- **TEXTO DE LECTURA**:
****

La enseñanza de la literatura es parte del entramado del campo escolar (en sus
diferentes niveles) y sus contenidos constituyen el capital simbólico que se pone
en circulación. Entonces, la escuela (como campo) es un espacio estructurado
pero también estructurante de los sentidos de las instituciones, los actores y las
prácticas sociales. La enseñanza de la literatura se entenderá como una serie
de opciones, relaciones y oportunidades que se activan (entre las muchas otras
alternativas para operacionalizar un currículo) con la finalidad de que los sujetos
del hecho escolar (profesores y alumnos) intervengan e intercambien un capital
simbólico en disputa.

****

- **INFORMACIÓN EXTRAÍDA**:

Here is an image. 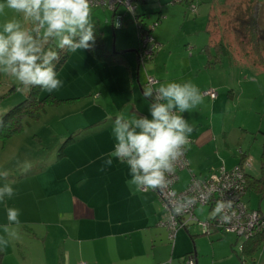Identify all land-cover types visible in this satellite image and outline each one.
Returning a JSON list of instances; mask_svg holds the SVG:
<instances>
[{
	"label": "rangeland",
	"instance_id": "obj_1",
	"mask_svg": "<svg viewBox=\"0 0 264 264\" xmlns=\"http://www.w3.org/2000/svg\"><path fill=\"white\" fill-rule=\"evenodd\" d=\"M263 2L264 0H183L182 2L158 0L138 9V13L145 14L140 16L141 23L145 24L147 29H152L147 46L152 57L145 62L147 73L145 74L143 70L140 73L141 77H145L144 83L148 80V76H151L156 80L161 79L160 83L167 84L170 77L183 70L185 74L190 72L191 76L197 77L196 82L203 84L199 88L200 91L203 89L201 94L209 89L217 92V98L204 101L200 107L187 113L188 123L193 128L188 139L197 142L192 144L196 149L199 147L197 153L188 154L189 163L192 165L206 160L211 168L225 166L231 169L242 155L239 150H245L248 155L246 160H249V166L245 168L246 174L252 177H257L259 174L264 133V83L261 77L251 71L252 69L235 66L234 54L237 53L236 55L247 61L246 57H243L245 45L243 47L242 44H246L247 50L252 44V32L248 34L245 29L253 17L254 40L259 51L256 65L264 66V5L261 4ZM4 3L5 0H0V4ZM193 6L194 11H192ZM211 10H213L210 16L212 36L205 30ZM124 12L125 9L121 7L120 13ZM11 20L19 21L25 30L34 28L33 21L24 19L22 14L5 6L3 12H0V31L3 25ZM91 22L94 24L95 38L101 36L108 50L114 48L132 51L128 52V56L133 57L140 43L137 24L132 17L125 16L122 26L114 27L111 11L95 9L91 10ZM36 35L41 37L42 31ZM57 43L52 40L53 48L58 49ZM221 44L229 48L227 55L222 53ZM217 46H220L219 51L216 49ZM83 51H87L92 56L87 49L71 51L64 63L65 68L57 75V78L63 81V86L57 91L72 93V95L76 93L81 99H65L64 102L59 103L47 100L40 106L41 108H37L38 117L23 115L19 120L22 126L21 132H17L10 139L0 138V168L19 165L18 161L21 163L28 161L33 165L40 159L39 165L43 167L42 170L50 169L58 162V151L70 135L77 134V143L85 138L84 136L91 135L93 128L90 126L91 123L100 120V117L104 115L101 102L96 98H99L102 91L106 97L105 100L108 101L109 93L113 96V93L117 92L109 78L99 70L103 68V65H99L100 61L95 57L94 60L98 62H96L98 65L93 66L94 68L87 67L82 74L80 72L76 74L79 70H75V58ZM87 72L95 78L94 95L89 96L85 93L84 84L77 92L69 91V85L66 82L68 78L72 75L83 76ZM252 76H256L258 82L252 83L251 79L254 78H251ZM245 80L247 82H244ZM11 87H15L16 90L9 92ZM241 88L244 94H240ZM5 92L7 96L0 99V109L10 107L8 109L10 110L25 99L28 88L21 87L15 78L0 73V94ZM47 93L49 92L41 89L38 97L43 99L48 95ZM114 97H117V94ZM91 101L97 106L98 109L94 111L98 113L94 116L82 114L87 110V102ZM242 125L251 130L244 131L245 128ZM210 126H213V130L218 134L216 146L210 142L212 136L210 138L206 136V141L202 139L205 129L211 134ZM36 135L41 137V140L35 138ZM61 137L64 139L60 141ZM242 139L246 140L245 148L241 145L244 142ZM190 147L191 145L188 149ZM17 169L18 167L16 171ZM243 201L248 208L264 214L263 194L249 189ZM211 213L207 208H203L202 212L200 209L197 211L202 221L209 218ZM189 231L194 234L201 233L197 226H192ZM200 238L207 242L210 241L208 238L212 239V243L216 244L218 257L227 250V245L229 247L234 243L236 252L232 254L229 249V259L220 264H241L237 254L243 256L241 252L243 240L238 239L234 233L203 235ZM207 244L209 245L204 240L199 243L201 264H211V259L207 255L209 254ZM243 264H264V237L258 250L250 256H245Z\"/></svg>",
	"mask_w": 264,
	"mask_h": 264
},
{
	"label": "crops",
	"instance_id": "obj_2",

****

- **TAREAS**:
A - Vuelve a escribir íntegro el texto sobre la enseñanza de la literatura, sin cambiar nada.
B - Del listado, copia cada línea en la que aparezca la palabra "instances".

- **RESULTADOS**:
A -
La enseñanza de la literatura es parte del entramado del campo escolar (en sus
diferentes niveles) y sus contenidos constituyen el capital simbólico que se pone
en circulación. Entonces, la escuela (como campo) es un espacio estructurado
pero también estructurante de los sentidos de las instituciones, los actores y las
prácticas sociales. La enseñanza de la literatura se entenderá como una serie
de opciones, relaciones y oportunidades que se activan (entre las muchas otras
alternativas para operacionalizar un currículo) con la finalidad de que los sujetos
del hecho escolar (profesores y alumnos) intervengan e intercambien un capital
simbólico en disputa.

B -
Returning a JSON list of instances; mask_svg holds the SVG:
<instances>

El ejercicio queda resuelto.